A visit to Israel, a country under constant threat

Recently, I returned from a trip to Israel along with other Members of Congress where I met with top Israeli and Palestinian officials and took part in briefings about key security issues. With all that’s going on right now, this trip could not have come at a more crucial time.

Surrounded by constant dangers, over 5 million Israelis live under the threat of rocket attacks. Last year, Hamas, a terrorist organization based in Gaza and funded by Iran, fired roughly 4,000 rockets into Israel that reached as far as Tel Aviv. To the north, Hezbollah, another terrorist organization funded by Iran, has accrued over 100,000 missiles and rockets, including those with long-range capability.

This is daily life for Israelis, where thousands of civilians have less than 15 seconds to get to a bomb shelter after the sirens go off and schools and other major urban centers are often prime terrorist targets.

We received briefings about these threats. We saw the great lengths the Israel Defense Forces (IDF) go to in order to protect Israelis. We even heard them first-hand.

On a day where we traveled to the top of Mt. Bental in the Golan heights, we stood and looked out on Israel’s border with Syria, a country ripped-about by ongoing conflict.
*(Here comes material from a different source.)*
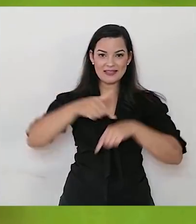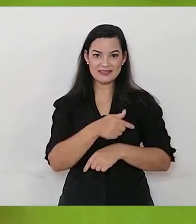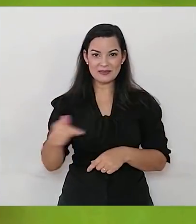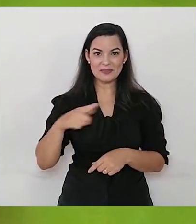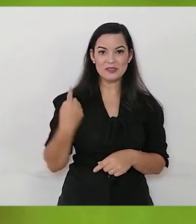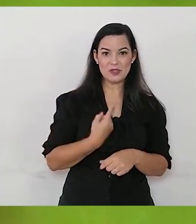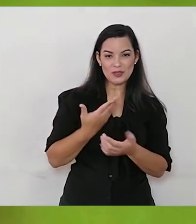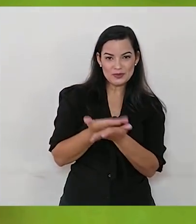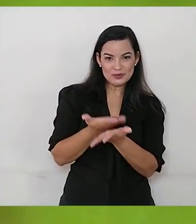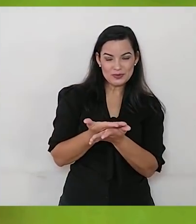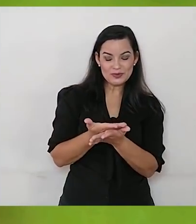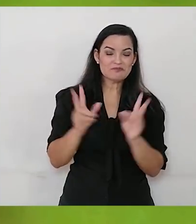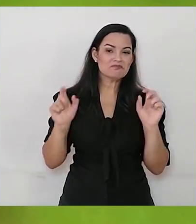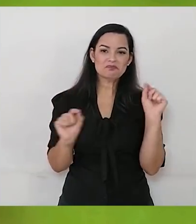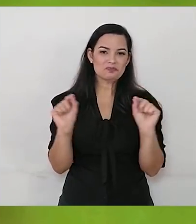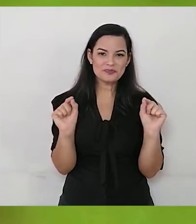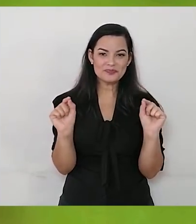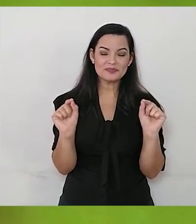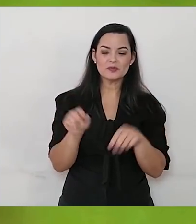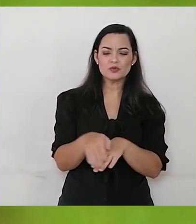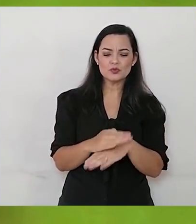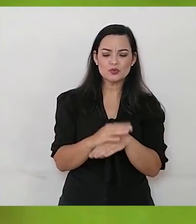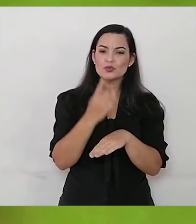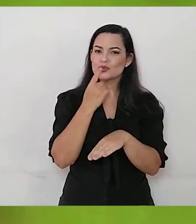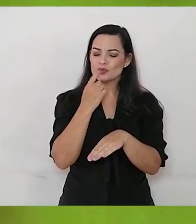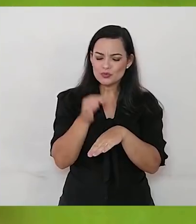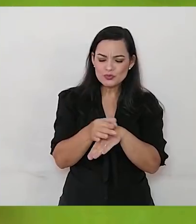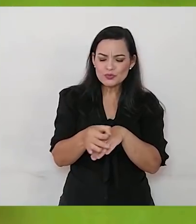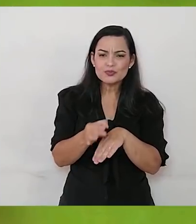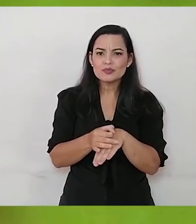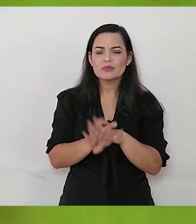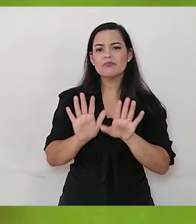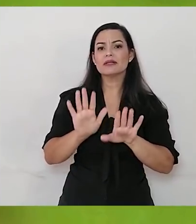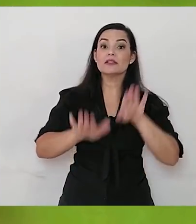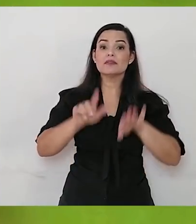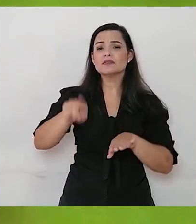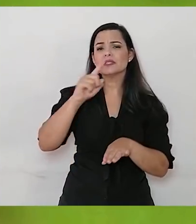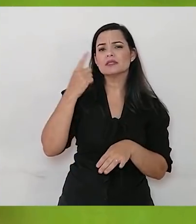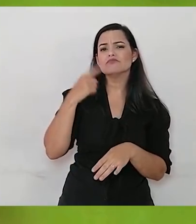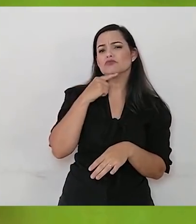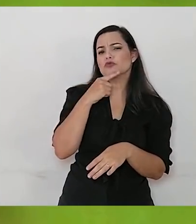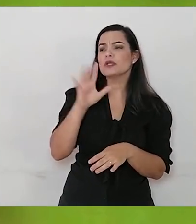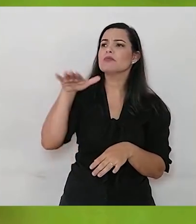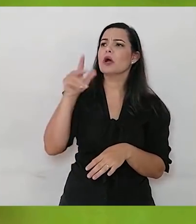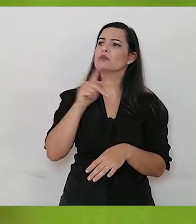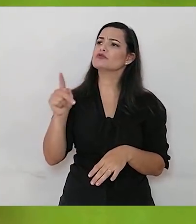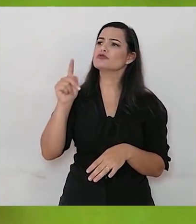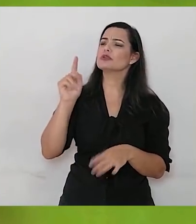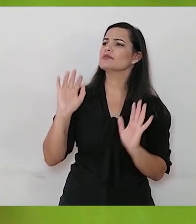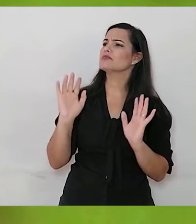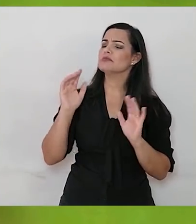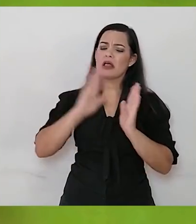estudar sobre as joaninhas. Mas, você deve estar se perguntando, professora Raquel, no livro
In the distance, we could hear explosions happening in Syria, a jolting reminder of Israel’s positioning surrounded by constant instability and threats to their security.

A dangerous deal

Despite facing persistent attacks, there is a larger, more dangerous threat that looms: A nuclear Iran.

Meeting with Israeli President Reuven Rivlin

Instead of dismantling Iran’s nuclear program, the recently proposed deal with Iran paves their way to a nuclear bomb in 13 years, while removing sanctions and freeing-up billions in new funds for the world’s largest state sponsor of terror.
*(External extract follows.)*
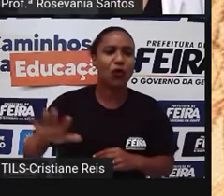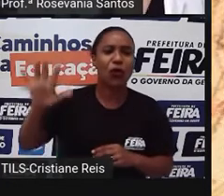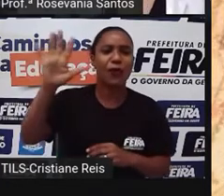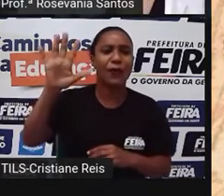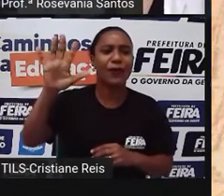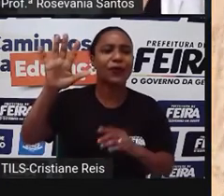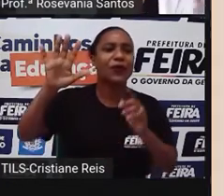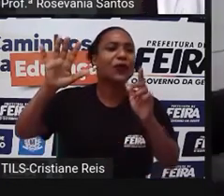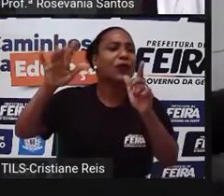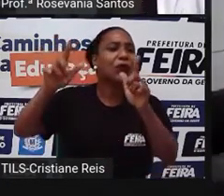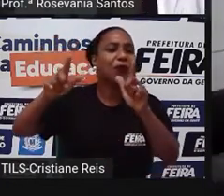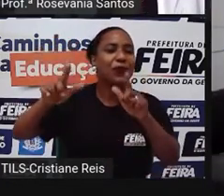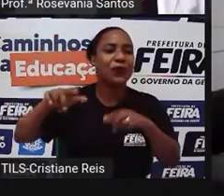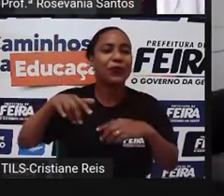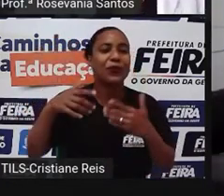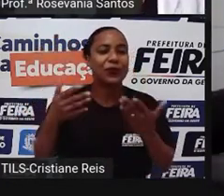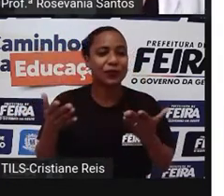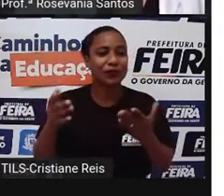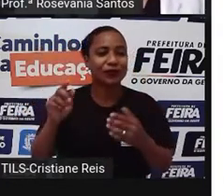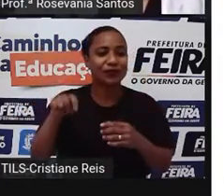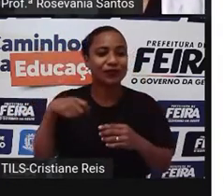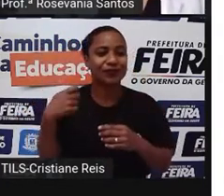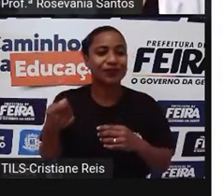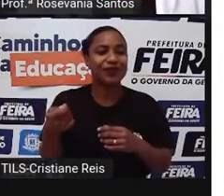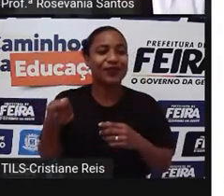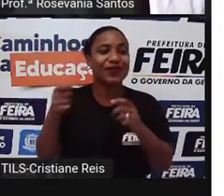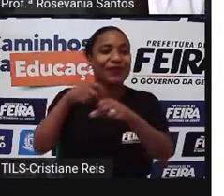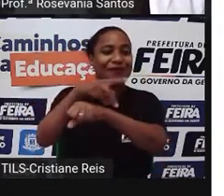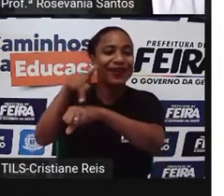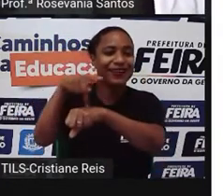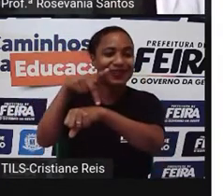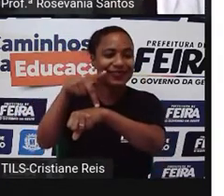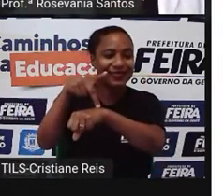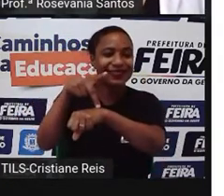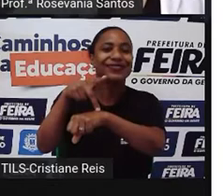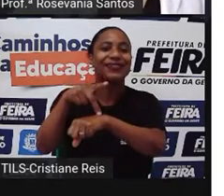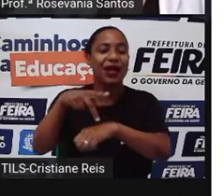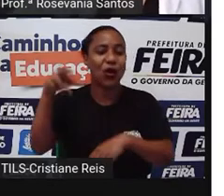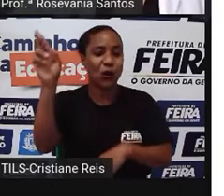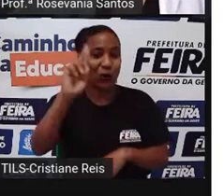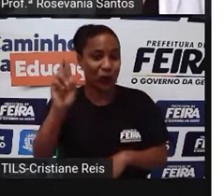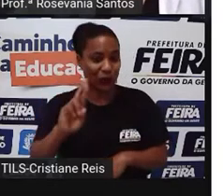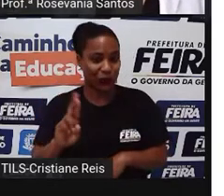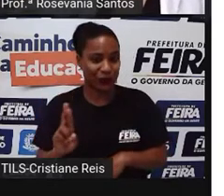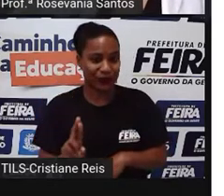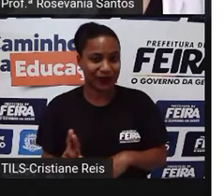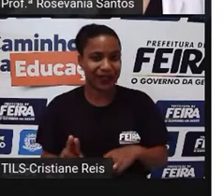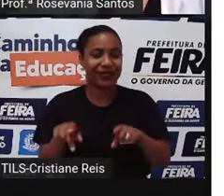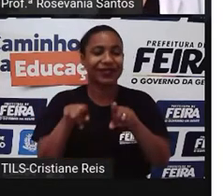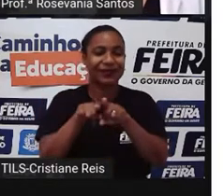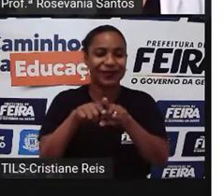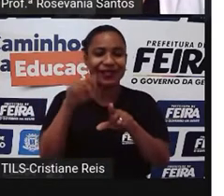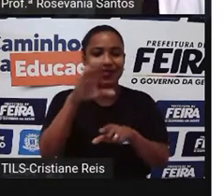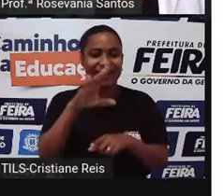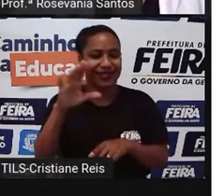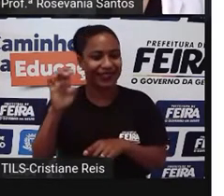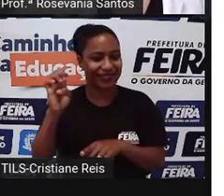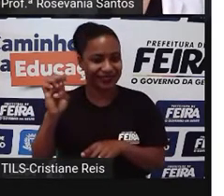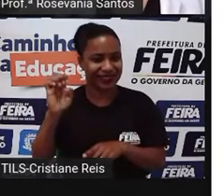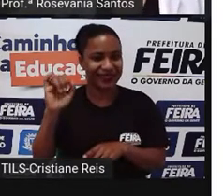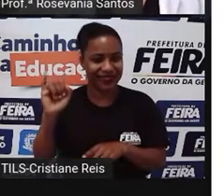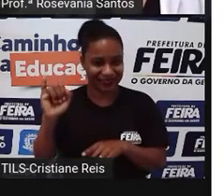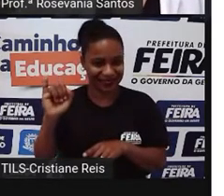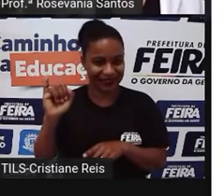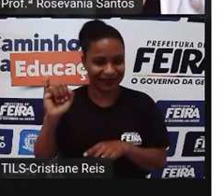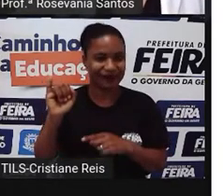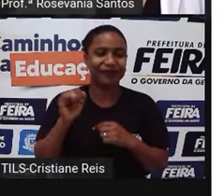falar, né? Sobre a Rússia e a CEI. Esse país, né? Tão emblemático, né? O maior país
One of the main takeaways from my trip was hearing the across-the-board opposition to this deal — a clear sign that it’s bad for regional and American security.

It’s a false choice to say it’s either this deal or war. When Congress has been presented with bad deals like this in the past, it has rejected them and directed the Administration to go back to the negotiating table. It should do this now.

Israel is one of our closest allies and the only real democracy in the Middle East. We share a unique, historic bond with the Israeli people. We must stand with them now.

See photos and read more about my trip below.

With women members of the IDF. Israeli women must fulfill a mandatory minimum service of two years, something I saw that prepares them well for life after their service.

Just inside the Israel border with Gaza, next to the Nir Am reservoir.

With Yael Vizel, CEO of the clothing app Zeekit and a former Air Force officer, taking about her startup. Israel is a global tech leader and many of their young entrepreneurs served at one point in the military.

After hearing from rocket scientist Ari Sacher, who talked about the Iron Dome and David Sling Missile Defense systems. Both systems are supported by Raytheon employees in Tucson, who either design or help manufacture components of the missiles.

The Hall of Names at Yad Vashem, the Israeli Holocaust memorial. This powerful and moving display commemorates the 6 million Jews killed during the Holocaust and includes personal testimonies to celebrate their lives.

A memorial to the children killed in the Holocaust at Yad Vashem.